The layout is designed to be compact, and follow the convention of using linear arrays where feasible to store sets of values. It also continues the index-based extension of atom properties with the shellToAtomMap. Chemical JSON is not meant to be used directly, but read into an appropriate data structure in the programming language of choice, this means that simple index-based look ups can be performed, but it may not be as human readable as desired. It will map to more efficient use of binary analogs such as BSON, jsonb, MessagePack and slightly less analogous HDF5 storage formats. The project has validated the approach and uses this format in C++, Python and JavaScript using in-memory representations, translation to other tools, and storage in MongoDB on the data server.
The data standards developed for the platform reuse community best practices, such as the work developing the IUPAC International Chemical Identifier \cite{Heller2015}, InChI key (a hashing standard built on InChI), and Simplified Molecular-Input Line-Entry System (SMILES) \cite{page}. These standards provide simplified, unambiguous string representations of chemical structures (describing both elemental makeup and connectivity) that can be used to as common identifiers. Generating these and augmenting other data enables simple linking of data to existing databases such as PubChem \cite{Kim_2018}, ChemSpider \cite{Williams_2011}, Wikipedia, and more.

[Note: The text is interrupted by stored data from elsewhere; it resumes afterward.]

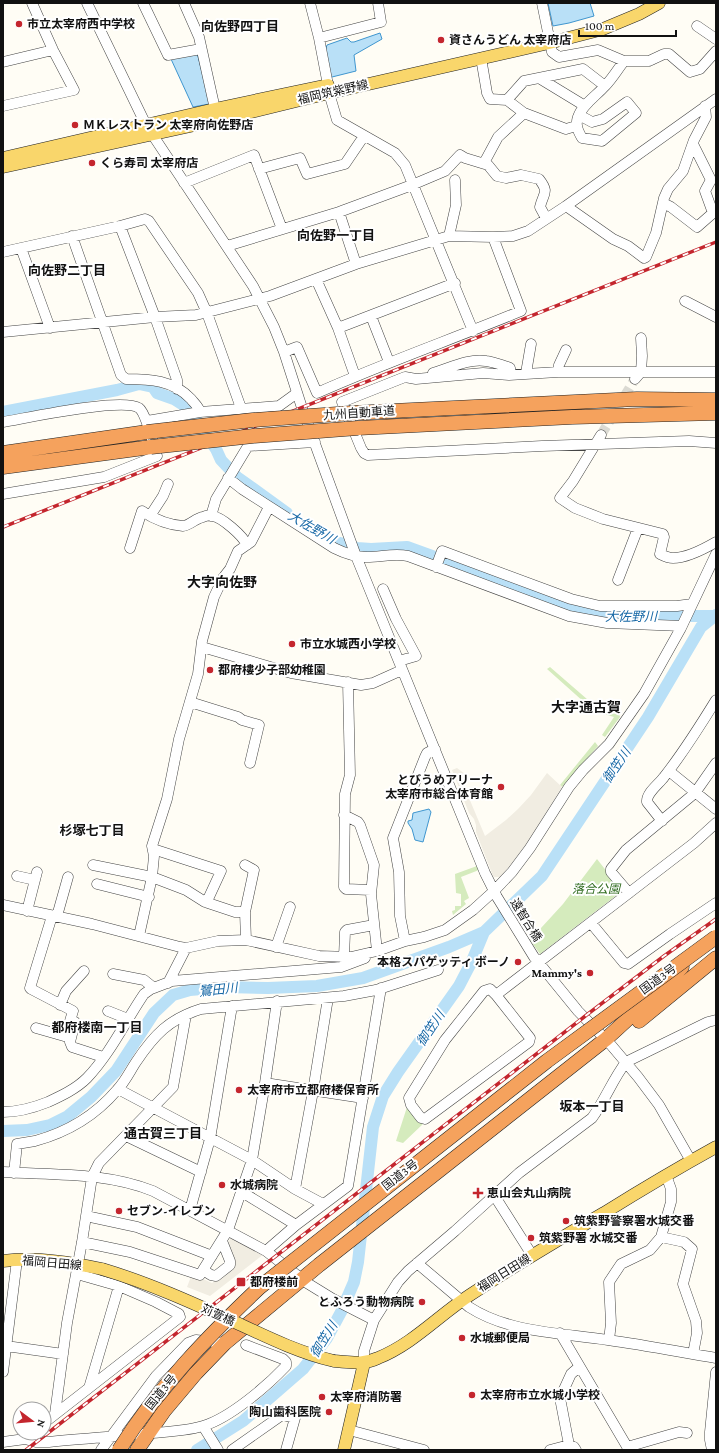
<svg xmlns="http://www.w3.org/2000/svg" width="719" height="1453" font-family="'Crimson Pro','Noto Sans JP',serif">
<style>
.green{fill:#d5ebbd}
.plaza{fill:#f1ede2}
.water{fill:#b9e0f7;stroke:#3f96cf}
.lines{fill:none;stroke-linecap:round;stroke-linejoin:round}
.river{stroke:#b9e0f7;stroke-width:12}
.minor-tunnel{stroke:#dbdad3;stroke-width:10;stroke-dasharray:10 5;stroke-linecap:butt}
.minor-casing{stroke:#444;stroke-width:11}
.major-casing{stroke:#222;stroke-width:13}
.highway-casing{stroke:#222;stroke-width:15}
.minor{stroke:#fff;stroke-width:10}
.major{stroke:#f9d66b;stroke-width:12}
.highway{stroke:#f5a25d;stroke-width:14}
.rail-casing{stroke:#c4262e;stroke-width:3.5}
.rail{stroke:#fff;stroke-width:2;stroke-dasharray:6;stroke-linecap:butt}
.major-bridge-casing{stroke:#222;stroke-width:13;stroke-linecap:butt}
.highway-bridge-casing{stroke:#222;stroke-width:15;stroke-linecap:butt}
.major-bridge{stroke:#f9d66b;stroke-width:12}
.highway-bridge{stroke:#f5a25d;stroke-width:14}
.poi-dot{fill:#c4262e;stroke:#fff;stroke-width:1.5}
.labels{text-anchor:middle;stroke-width:4;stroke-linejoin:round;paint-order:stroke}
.poi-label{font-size:12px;font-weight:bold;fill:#111;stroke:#fff;text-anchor:start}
.street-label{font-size:12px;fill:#111;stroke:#fff}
.park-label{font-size:12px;font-style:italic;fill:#2f6b1f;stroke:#fff}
.neighbourhood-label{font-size:13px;font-weight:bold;fill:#111;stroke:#fff}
.water-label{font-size:13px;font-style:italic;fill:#1768a6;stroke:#fff}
.quarter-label{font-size:14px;font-weight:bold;fill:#111;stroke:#fff}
</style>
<rect width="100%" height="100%" fill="#fffdf5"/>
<!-- green -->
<path class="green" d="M550,667l45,39 24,8 1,3 -15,20 -3,-2 12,-18 -20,-6 -47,-42z
M595,742l3,4 -36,41 -2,-2z
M597,859l25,32 -82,63 -10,-14 33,-36z
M477,866l2,4 -18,7 8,21 -5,3 2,3 -13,11 -1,-4 3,-1v-4h6v-12l-5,-1 -1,-19z
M408,1104l15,20 -20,19 -7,-2z"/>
<!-- plaza -->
<path class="plaza" d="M457,768l8,6 -4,5 24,57 21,-16 12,-11 13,-14 16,-22 15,14 -34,55 -16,21 -12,14h-6l-1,-1 -17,-44v-7l-2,-6 -5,-6 -17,-43z
M230,1239h7l27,15 -54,42 -23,-9 5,-13 20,9 20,-15 -4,-25z"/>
<!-- water -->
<path class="water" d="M548,3h42l4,13 -25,7 -16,3z
M380,33l2,6 -28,16 2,16 -24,6 -2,-1 -5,-25 2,-6 20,-7 4,4h3z
M197,53l13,48 -1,3 -16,3 -22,-48z
M429,809l2,3 -8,30 -8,-2 -3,-11 -4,-6v-2l4,-1 1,-7z"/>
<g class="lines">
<!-- river -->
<path class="river" d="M3,412l114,-22 22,-6 14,3 4,6 17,6 14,9 28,41 5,11 16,17 50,36
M307,526l26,15 24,7 14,1 36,-2 192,69h115
M3,1131l24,-1 23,-5 18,-9 23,-19 25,-26 38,-58 19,-18 17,-5 35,-3 43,1 49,-2 46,-8 86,-31 35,-15
M197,1450l46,-29 60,-52 24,-31 14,-26 13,-30 4,-20 15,-135 10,-31 15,-24 61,-86 13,-25 12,-29 58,-56 106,-159 53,-90 15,-12"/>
<!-- minor-tunnel -->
<path class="minor-tunnel" d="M601,435l34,-56"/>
<defs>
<path id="minor" d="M87,3l59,122 107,161 21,41 10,25 19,59 53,145 129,317 12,24 37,60 44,54 33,34 27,32 21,28 32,56
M143,3l25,52 33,-6
M184,3l15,34 16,72
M310,3l9,35 9,47
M542,3l10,49 7,5 39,-7 26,11h25l15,-7h5l21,18 10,-3 16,-18
M697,26l19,13
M319,38l62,-16 -3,-19
M481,58l6,35 3,6 17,1 17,13 42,16 10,-3
M3,62l50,-12
M539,78l46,28
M329,93l8,27 58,33 10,12 68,166
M507,100l17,-19 59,-12 22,17
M3,106l71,-16 -21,-40 -21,-47
M579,115l13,7 11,-3 24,-17 9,11 -34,28 -20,-3c-4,-7 -7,-13 -4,-21 4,-12 18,-21 27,-31 7,-7 13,-17 19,-25
M484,163l14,-26 26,-24
M259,169l41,-11 7,16 38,-10 19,-28
M184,183l70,-28 28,74
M663,203l8,4 26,20 16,-14 -8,-22 6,-11 -18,-36
M566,206l47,33 15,7 16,12 2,-1 10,-24 8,-35 4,-9 15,-18 11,-31 12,-23 -1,-11
M339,212l17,52
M120,226l35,91 22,63v9
M72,236l49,139 5,4c24,0 47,1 65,20 3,4 8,8 9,13
M449,236l7,-31 -1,-25
M227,246l112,-34 73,-27 33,-14 15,-16 5,3 23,7 9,11 9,2 15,-3 18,4c11,14 4,14 1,28l6,11
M21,248l29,80
M3,252l117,-26 25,-7 4,2 49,72 9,20 34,95
M316,279l22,49 17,48
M685,301l31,16
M371,316l18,46
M338,328l117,-45
M3,332l152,-15 41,-2 74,-19 86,-32 93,-28 44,1 20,-1 15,-5 38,-25 150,-107
M284,352l13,-5 20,46c67,-30 136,-54 204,-82l-28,-74
M558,372l1,-7 7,-15
M716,372h-158l-49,3 -26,-2 -67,6 -11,-2 -63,25 19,46 3,5 4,2 174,-9 147,-5 27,2
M433,373c17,-5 36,-15 53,-12 8,1 15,4 22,6l2,1 1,7
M526,373l5,-29
M635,379l6,-7 1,-16 -1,-18
M147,421l53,-9 79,-6 18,-13
M3,422c24,-4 119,-25 136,-14 7,5 15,39 18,48l-53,21 -101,17
M601,435l-28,46 -13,17 15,10 28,11 60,15 1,3 -4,17c4,2 8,4 13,4 14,0 31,-9 43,-16
M228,478l14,11 92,59c10,5 21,9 33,9 14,0 27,-4 41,-1l161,60 38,7 75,3
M150,516l13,-20 5,-12
M211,516l5,-17 32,-53 67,-4
M130,548l12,-37c12,8 27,14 41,15 6,0 13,-8 20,-9 2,-1 6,-2 9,-1 10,1 31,20 35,29
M436,567l6,-16 129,48 29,7h77l15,-2
M618,580l20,-52
M383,589l13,30 20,37 -17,5
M202,647l89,26 70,12 12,-2 29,-13
M348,682l2,93 -5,19 -1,93 2,2 25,1
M190,702l48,15 4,3 17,5 -9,38
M669,771l47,38
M344,815l14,7 2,3 14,40 -3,29 6,57
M662,821l-15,-19c-1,-9 12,-18 17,-25 19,-24 36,-51 52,-77
M153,849l68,22 -12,26 -4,5
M93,865l59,12 34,13 19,12 30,10h10
M245,865l9,5 -9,42 1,28
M17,876l18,4
M97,884l52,13
M629,893l-18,-21v-3l15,-19 69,-57 21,-30
M3,905l89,19 88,23 6,1 32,-7 28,-1 73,16 32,1 26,-6 28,-10 19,-4 21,-7 28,-20 21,-19 18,-19 18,-24 39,-61 14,-17 26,-26 35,-50 37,-66 35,-74
M27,911l10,-39
M52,916l-22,72 1,1 42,22 -3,10 5,1 -5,20 2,5 31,10
M57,916l11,-39
M591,923l33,40 4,1 42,-30 46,-31
M139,936l13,-59 2,-21 -2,-10 15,-47 12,-60 19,-65 4,-33 12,-44 9,-19 7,-9 8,-18 13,-9 18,-35
M405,941l-5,-25 -1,-44 -6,-34 32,-81 2,-4 8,-4
M276,947l14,-40
M344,957l1,-25 2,-2 27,-5
M113,974l31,6 10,8
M168,983l18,-35
M496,995l-6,-6 -6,2 -39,49 -36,58 2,7 10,13 4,1 104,-77 1,-4 -34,-43 133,-102 65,-50 22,-20
M60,1005l6,-14 18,-20
M108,1011l20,8
M36,1028l35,10
M265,1083l98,15
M118,1089l134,71 43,29 28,15
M3,1112c16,0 30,-4 45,-10 13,-6 28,-13 39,-24 23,-24 38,-56 57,-84l7,-5 21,-8 169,-14 24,-9
M126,1136l75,36
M3,1172c50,3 103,0 150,19l113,60 41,32 26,16 41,21
M14,1173l3,-29c6,-1 12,-2 18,-3 33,-9 60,-25 82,-51 8,-8 13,-19 19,-28 18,-27 33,-43 65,-53l143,-13 32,-6 62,-20
M295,1189l18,-98 15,-93
M242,1192l54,33
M494,1195l38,60
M190,1210l20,-71 22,-133
M86,1216l51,11 75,29
M661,1237l23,5 8,7 -9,35 13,37 1,12 -4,21
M222,1241l8,20v4l-14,11 -5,-1 -8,-5 25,-40 24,-70 13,-77 12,-82
M82,1242l48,10 70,23 3,-5
M266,1251l30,-26 52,-39 33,-198
M417,1263l52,44c40,26 93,26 139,33 36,5 72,12 108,18
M560,1333l69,117
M609,1340l2,-17 -2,-41 12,-18 29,-14 11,-13 10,-35v-13l-5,-14
M6,1346l57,8
M364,1363v-12l10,-31 24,-38 10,-11 47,-40 64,-58 73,-55c13,-18 21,-39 34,-56l82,-40 8,-2
M3,1372l14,-112
M89,1388l30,-102
M55,1414l12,-91 15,-81 10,-65 7,-14 74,-76 13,-72
M44,1423l136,-106 -1,-3 -23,-12 -37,-16 -42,-12
M203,1426l15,24
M349,1430l75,20
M3,1442l22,-3 11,3h13c30,-3 60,-5 91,-8 20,-2 43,-2 63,-8 27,-8 64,-40 83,-60v-4l-3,-3 -37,-14
M627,1447l52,-15 8,1
M101,1450l55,-74 32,-33 8,-3 29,3
M232,1450l50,-35 13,3 -9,32
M550,1450l19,-5
M576,1450l-2,-3 -5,-2 -9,-47 11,-24 8,-7
M712,1450l-2,-10v-8l6,-60"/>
<path id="major" d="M3,158l212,-49 113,-24
M3,167l215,-47 111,-27 220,-50 54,-14 36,-15 20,-11
M3,1261c33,-4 66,1 99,8
M334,1361c16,1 29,4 44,-3 35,-14 61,-43 92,-63 44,-29 89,-56 134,-82 37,-23 74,-45 112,-66
M344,1450l20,-87"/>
<path id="highway" d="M351,413l286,-14 79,1
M358,428l214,-11 144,-4
M3,453l144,-21
M3,467l148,-20
M639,1021l77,-63
M137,1450l27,-39 32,-38 29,-30 94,-78 287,-226 48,-44 28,-28"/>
</defs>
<!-- minor casing -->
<use href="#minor" class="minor-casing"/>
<!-- major casing -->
<use href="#major" class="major-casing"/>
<!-- highway casing -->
<use href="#highway" class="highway-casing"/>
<!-- minor -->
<use href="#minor" class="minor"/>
<!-- major -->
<use href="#major" class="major"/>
<!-- highway -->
<use href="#highway" class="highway"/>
<defs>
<path id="rail" d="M3,527l713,-285
M26,1450l558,-433 80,-61 52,-37"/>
</defs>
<!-- rail casing -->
<use href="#rail" class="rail-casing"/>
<!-- rail -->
<use href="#rail" class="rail"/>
<defs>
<path id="major-bridge" d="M102,1269c47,14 91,34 135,54 32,15 63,30 97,38"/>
<path id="highway-bridge" d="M147,432l106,-12 98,-7
M151,447l102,-11 105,-8
M119,1450c39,-62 88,-113 141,-163l287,-226 169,-124"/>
</defs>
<!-- major-bridge casing -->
<use href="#major-bridge" class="major-bridge-casing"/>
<!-- highway-bridge casing -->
<use href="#highway-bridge" class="highway-bridge-casing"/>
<!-- major-bridge -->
<use href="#major-bridge" class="major-bridge"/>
<!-- highway-bridge -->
<use href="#highway-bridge" class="highway-bridge"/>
</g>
<!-- markers -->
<g class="poi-dot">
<circle cx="19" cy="24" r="4"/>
<circle cx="441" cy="40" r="4"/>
<circle cx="75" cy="125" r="4"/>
<circle cx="92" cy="163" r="4"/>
<circle cx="292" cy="644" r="4"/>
<circle cx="210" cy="670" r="4"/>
<circle cx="501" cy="787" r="4"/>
<circle cx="518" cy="962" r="4"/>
<circle cx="590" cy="973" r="4"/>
<circle cx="239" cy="1090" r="4"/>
<circle cx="222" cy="1185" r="4"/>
<path d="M476 1187h4v4h4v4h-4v4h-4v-4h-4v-4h4z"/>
<circle cx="119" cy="1211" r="4"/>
<circle cx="566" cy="1221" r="4"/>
<circle cx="531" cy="1238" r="4"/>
<rect x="236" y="1277" width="10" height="10" rx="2"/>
<circle cx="422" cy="1302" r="4"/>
<circle cx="462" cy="1338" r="4"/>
<circle cx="472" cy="1395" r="4"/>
<circle cx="322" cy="1397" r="4"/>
<circle cx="329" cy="1412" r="4"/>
</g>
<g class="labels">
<!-- poi labels -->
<g class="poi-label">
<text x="27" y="28">市立太宰府西中学校</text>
<text x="449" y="44">資さんうどん 太宰府店</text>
<text x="83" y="129">ＭＫレストラン 太宰府向佐野店</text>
<text x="100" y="167">くら寿司 太宰府店</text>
<text x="300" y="648">市立水城西小学校</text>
<text x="218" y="674">都府樓少子部幼稚園</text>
<text x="493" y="784" text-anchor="end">とびうめアリーナ<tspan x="493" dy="14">太宰府市総合体育館</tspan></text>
<text x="510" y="966" text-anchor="end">本格スパゲッティ ボーノ</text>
<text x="582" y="977" text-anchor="end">Mammy's</text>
<text x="247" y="1094">太宰府市立都府楼保育所</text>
<text x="230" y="1189">水城病院</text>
<text x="487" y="1197">恵山会丸山病院</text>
<text x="127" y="1215">セブン-イレブン</text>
<text x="574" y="1225">筑紫野警察署水城交番</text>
<text x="539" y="1242">筑紫野署 水城交番</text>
<text x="250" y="1286">都府楼前</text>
<text x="414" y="1306" text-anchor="end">とふろう動物病院</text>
<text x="470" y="1342">水城郵便局</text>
<text x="480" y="1399">太宰府市立水城小学校</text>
<text x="330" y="1401">太宰府消防署</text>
<text x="321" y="1416" text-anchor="end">陶山歯科医院</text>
</g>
<!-- street labels -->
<g class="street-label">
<text transform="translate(333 92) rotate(-13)" y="4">福岡筑紫野線</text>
<text transform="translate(359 413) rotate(-4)" y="4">九州自動車道</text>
<text transform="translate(526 920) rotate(58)" y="4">遠智合橋</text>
<text transform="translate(658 979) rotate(-36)" y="4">国道3号</text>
<text transform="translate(400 1175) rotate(-38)" y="4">国道3号</text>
<text transform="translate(52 1263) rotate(5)" y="4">福岡日田線</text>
<text transform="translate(504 1273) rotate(-32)" y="4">福岡日田線</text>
<text transform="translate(218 1315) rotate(24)" y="4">苅萱橋</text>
<text transform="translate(161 1392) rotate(-51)" y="4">国道3号</text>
</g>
<!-- park labels -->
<g class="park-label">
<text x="596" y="893">落合公園</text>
</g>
<!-- neighbourhood labels -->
<g class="neighbourhood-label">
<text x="240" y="31">向佐野四丁目</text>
<text x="336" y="240">向佐野一丁目</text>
<text x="67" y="275">向佐野二丁目</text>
<text x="92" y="835">杉塚七丁目</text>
<text x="97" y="1032">都府楼南一丁目</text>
<text x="592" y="1111">坂本一丁目</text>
<text x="163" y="1138">通古賀三丁目</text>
</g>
<!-- water labels -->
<g class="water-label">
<text transform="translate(312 527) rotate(30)" y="5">大佐野川</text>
<text x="631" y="621">大佐野川</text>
<text transform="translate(616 765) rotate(-56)" y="5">御笠川</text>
<text transform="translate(218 989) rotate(-6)" y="5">鷺田川</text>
<text transform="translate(430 1028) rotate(-56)" y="5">御笠川</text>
<text transform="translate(323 1339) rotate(-58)" y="5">御笠川</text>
</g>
<!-- quarter labels -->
<g class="quarter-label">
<text x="222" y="587">大字向佐野</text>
<text x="586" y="712">大字通古賀</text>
</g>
</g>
<!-- border -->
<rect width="719" height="1453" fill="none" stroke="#111111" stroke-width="8"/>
<!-- north arrow -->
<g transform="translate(32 1421) rotate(106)"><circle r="19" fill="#ffffff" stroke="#a0a0a0"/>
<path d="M0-3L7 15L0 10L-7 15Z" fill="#c4262e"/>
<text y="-6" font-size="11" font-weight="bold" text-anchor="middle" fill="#111111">N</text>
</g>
<!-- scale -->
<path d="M579 30v6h97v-6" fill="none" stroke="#111111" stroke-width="2"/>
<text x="585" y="30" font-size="12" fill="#111111" stroke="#ffffff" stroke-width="3" paint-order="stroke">100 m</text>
</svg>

The Chemical JSON format forms the core of the data model in the platform described. It has an informal standardization process that would benefit from more discipline in the future. The development team worked with MolSSI from an early point in their founding to encourage the standardization of a flexible JSON-based format, and have actively participated in discussions. The Chemical JSON format is a useful internal representation, the documentation of which should be improved, but the ultimate goal is to offer seamless export to other formats such as those supported by current libraries in existing formats and new ones such as QCSchema. It is clear that for large data binary formats will be essential, and a number of them can be mapped to from JSON such as MessagePack and HDF5 as they offer a familiar container structure.